While matching on the propensity score is likely the most intuitive method for using this tool to balance the measured covariate structures of treated and untreated units, other methods are available. These include regression adjustment with the propensity score and weighted approaches. One weighted approach is the so-called inverse probability of treatment weighting (IPTW) estimator (Austin and Stuart 2015). The concept of this approach differs from propensity score matching, as the causal effect is estimated not only within the distribution of the propensity score in which matched pairs could be identified, but also in the entire distribution. For our example, the causal question is what would happen if all wells were treated with the ceramic proppant in contrast to none. The estimated effect is different from the propensity score-matched analysis if the treatment effect of those that could not be matched differs from those that could be matched. It means there is a heterogeneity of treatment effects across the propensity score distribution (Kurth et al. 2006).

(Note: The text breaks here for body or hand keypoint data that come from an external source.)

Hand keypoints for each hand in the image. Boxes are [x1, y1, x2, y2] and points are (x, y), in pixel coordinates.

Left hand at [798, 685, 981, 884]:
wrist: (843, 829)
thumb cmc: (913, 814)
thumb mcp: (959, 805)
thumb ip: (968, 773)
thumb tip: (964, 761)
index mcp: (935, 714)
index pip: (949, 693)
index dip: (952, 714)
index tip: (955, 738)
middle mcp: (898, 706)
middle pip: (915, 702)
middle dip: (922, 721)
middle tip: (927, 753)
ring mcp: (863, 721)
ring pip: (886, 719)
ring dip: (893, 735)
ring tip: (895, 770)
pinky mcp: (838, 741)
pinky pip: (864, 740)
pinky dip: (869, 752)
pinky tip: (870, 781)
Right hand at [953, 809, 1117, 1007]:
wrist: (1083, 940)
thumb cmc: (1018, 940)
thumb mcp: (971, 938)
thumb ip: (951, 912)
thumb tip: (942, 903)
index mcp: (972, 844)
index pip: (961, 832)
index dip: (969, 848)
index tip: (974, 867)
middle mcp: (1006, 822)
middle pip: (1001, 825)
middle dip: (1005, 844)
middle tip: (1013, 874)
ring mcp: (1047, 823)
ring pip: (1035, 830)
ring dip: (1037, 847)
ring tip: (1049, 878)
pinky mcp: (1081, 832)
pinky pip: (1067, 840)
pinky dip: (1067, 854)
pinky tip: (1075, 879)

Regarding propensity score matching, an ideal way of comparing units would be to find a perfect copy of a unit but with the opposite treatment (or not treated), for instance, wells in the same area with the same completion design but with different proppant types. This approach does not work well in practice, especially when the covariate pattern is high-dimensional. Thus, when using only exact matches, only a few units can be matched and many are unmatched, leading to biased results (Rosenbaum and Rubin 1983; Kurth et al. 2006).

6.3 Use of Other Methods

Causal inference is an approach in which the underlying assumed causal structure determines the analysis of the data. Depending on the causal structure, many other methods enable the interpretation of causal effects, such as G-estimation (Murray et al. 2017) and the target trial approach (Hernan and Robins 2016). In contrast to estimating a causal effect, the domain of prediction serves the purpose of using available information at a given time to predict an outcome of interest without making inferences about causality, and thus does not require knowledge about the causal structure of the data. Machine learning algorithms are increasingly used to optimize prediction (Ma 2019). The application of machine learning methods to address a causal question can result in biased estimates when the variables used for prediction are the consequences of at least two causes, also called collider bias (Munafo et al. 2018).

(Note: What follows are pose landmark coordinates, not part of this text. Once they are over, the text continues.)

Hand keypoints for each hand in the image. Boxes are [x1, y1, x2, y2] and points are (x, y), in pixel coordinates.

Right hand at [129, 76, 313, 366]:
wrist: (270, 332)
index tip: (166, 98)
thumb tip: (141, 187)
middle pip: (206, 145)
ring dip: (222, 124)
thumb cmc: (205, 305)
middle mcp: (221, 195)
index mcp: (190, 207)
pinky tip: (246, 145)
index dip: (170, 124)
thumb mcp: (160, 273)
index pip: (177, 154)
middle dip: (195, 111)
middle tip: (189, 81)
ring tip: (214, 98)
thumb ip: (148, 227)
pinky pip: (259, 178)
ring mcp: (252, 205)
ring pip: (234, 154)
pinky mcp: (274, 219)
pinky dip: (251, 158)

Interesting attempts have been made to combine the fields of causal inference and machine learning (Blakely et al. 2019) to include processing steps before the final (causal) estimation. These methods may be useful for future applications in industry settings.

7 Conclusions

Propensity score analyses are useful and intuitive tools to account for imbalances in the observed covariate patterns between treated and untreated groups, and allow causal questions to be addressed. This approach is increasingly common in biomedical sciences, but it is barely used in an industrial context. This work presents an example of how to apply the methodology for analyzing oil and gas field data. In the first case study, the application of propensity score matching showed that the effect of ceramic proppant on productivity was substantially lower than that initially assumed. In the second case study, the approach deciphered a clear linear relationship between well lateral length and increased productivity. The assessed effects of different completion designs and well architectures could then be integrated with economic and cost data to identify optimum field development plans.

Future work should also focus on developing other methods of causal inference by coupling uncertainty assessment with propensity score matching to characterize the confidence level of the results.